Eğitim öğretmen demektir. Öğretmenle eğitim yapılır. Eğitimin temelinde öğretmen olmak vardır. Öğretmenin saygı ve değer bulmadığı yerde eğitim adına süslü beton binalar, alınlarına yapışmış levhalar ve içini dolduran amaçsız, idealsiz, örneksiz; bugünü kavgalı, yarını tartışılan kalabalıklar vardır. Atatürk bu hususa; “Öğretmenden, eğiticiden mahrum bir millet henüz millet adını almak yeteneğini kazanamamıştır. Ona gelişigüzel bir kütle denir, millet denemez. Bir kütlenin millet olabilmesi için mutlaka eğitimcileri, öğretmenleri, olmalıdır. Onlardır ki, bir sosyal topluluğu gerçek millet haline koyarlar” sözü ile dikkat çeker. Öğretmenlik bir açıdan da mutlu olmak ve insanları mutlu edebilmektir. Sevgi, şefkat, fedakârlık ve gönül mesleği olan öğretmenlikle mutlu yarınların resmini çizip, çocuklarımızın yaşam öykülerine katarak onlar için hayatı anlamlı hale getirir, faydalı birer insan olmalarına vesile oluruz. Çünkü öğretmen mesleğini yaparak her biri ayrı bir mücevher olan öğrencilerinin içindeki sınırsız güçlerini kalemkârlar gibi ince ince işleyerek ortaya çıkarıp keşfetmeleri sağlayarak, özlerindeki dehalarını uyandıracaktır. Bunu yapabilen öğretmenleri olmadıkça milletin, toplumun huzuru ve refahı, devletin gücü, insanın faydası ve üretkenliği söz konusu değildir.

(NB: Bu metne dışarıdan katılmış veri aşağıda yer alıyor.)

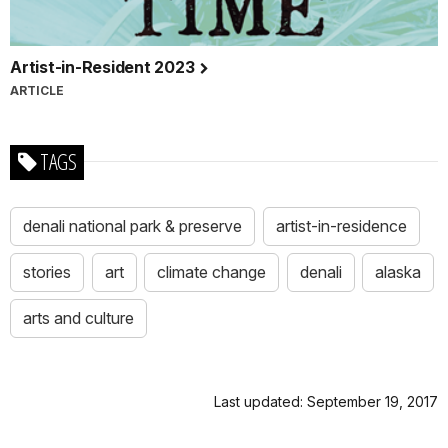
Artist-in-Resident 2023
ARTICLE
TAGS
denali national park & preserve
artist-in-residence
stories
art
climate change
denali
alaska
arts and culture
Last updated: September 19, 2017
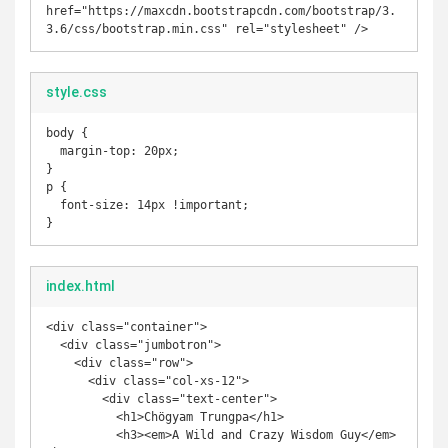
href="https://maxcdn.bootstrapcdn.com/bootstrap/3.
style.css
body {

  margin-top: 20px;

}

p {

  font-size: 14px !important;

}
index.html
<div class="container">

  <div class="jumbotron">

    <div class="row">

      <div class="col-xs-12">

        <div class="text-center">

          <h1>Chögyam Trungpa</h1>

          <h3><em>A Wild and Crazy Wisdom Guy</em>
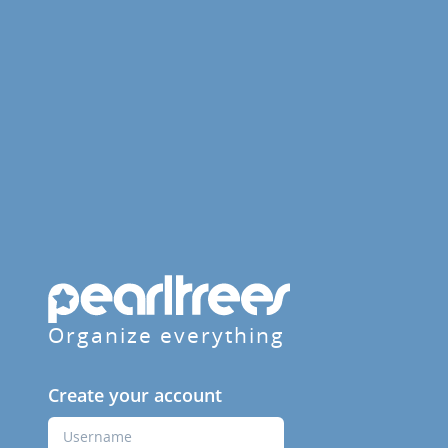
Organize everything
Create your account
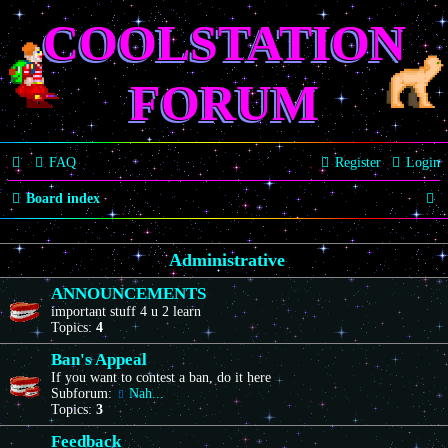
COOLSTATION
FORUM
FAQ
Register
Login
S
Board index
e
Administrative
a
r
ANNOUNCEMENTS
important stuff 4 u 2 learn
c
Topics:
4
h
Ban's Appeal
If you want to contest a ban, do it here
Subforum:
Nah...
Topics:
3
Feedback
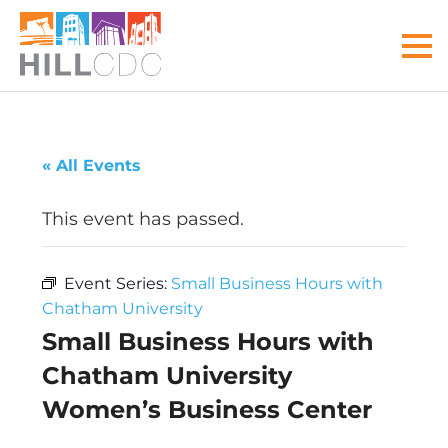
Skip
Skip
Skip
Skip
Skip
to
to
to
to
to
MEN
primary
main
primary
main
footer
navigation
content
sidebar
menu
Hill
Your
Community
front
« All Events
Development
door
Corp
to
This event has passed.
the
Hill
Event Series:
Small Business Hours with
District
Chatham University
Small Business Hours with
Chatham University
Women’s Business Center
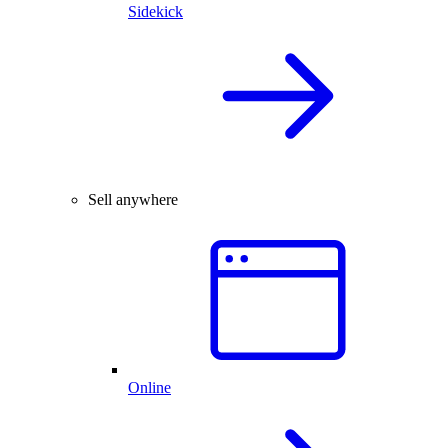
Sidekick
Sell anywhere
Online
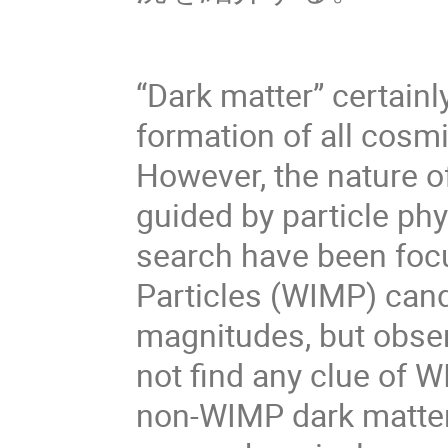
“Dark matter” certainly
formation of all cosm
However, the nature o
guided by particle phy
search have been foc
Particles (WIMP) cand
magnitudes, but obser
not find any clue of W
non-WIMP dark matter 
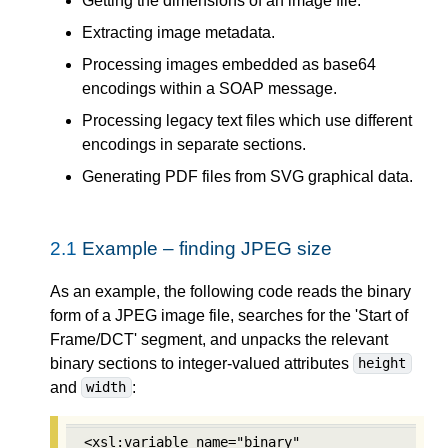
Getting the dimensions of an image file.
Extracting image metadata.
Processing images embedded as base64
encodings within a SOAP message.
Processing legacy text files which use different
encodings in separate sections.
Generating PDF files from SVG graphical data.
2.1
Example – finding JPEG size
As an example, the following code reads the binary
form of a JPEG image file, searches for the 'Start of
Frame/DCT' segment, and unpacks the relevant
binary sections to integer-valued attributes
height
and
:
width
<xsl:variable name="binary" 
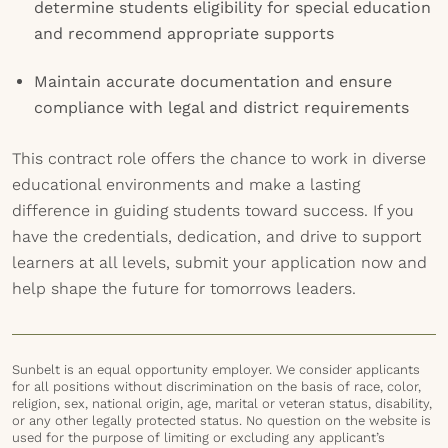
determine students eligibility for special education
and recommend appropriate supports
Maintain accurate documentation and ensure
compliance with legal and district requirements
This contract role offers the chance to work in diverse
educational environments and make a lasting
difference in guiding students toward success. If you
have the credentials, dedication, and drive to support
learners at all levels, submit your application now and
help shape the future for tomorrows leaders.
Sunbelt is an equal opportunity employer. We consider applicants
for all positions without discrimination on the basis of race, color,
religion, sex, national origin, age, marital or veteran status, disability,
or any other legally protected status. No question on the website is
used for the purpose of limiting or excluding any applicant’s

İlahi övgü kazanmış, kutsal bir gözle de bakılan öğretmenlik sevgi ile yapılan bir meslek olup, aracın değil amaç ve hayatın ta kendisidir. İnsan hayatı, millet ve devletin yücelmesi ve bekası söz konusu olduğundan yapılan işin maddi değerini ölçerek karşılamanın imkânı yoktur. Öğretmen olmanın amacı da öğretmenlikle maddiyat kazanarak zengin olmakta değildir. Öğretmenin en büyük zenginliği, kazancı ve mükâfatı faydalı birer insan olmalarına vesile oldukları, gelecek yıllarda yollarını ışığıyla aydınlatarak toplumun her kademesinde söz alacak öğrencilerinin çokluğudur.
Bu bilinç ve uğurda hayatlarını adadıkları bu mesleğin hakkını gerçekten vermeye çalışarak görev yapmış üzerimize emeği geçmiş ebediyete intikal etmiş öğretmenlerimizi saygı ve rahmetle yâd ediyor; hayatta olan, halen görevlerini yapan elleri öpülesi kıymetli öğretmenlerimizin de, sevgi ve saygı ile Öğretmenler Gününü kutlayarak, sağlıklı, esenlikli ömür diliyorum.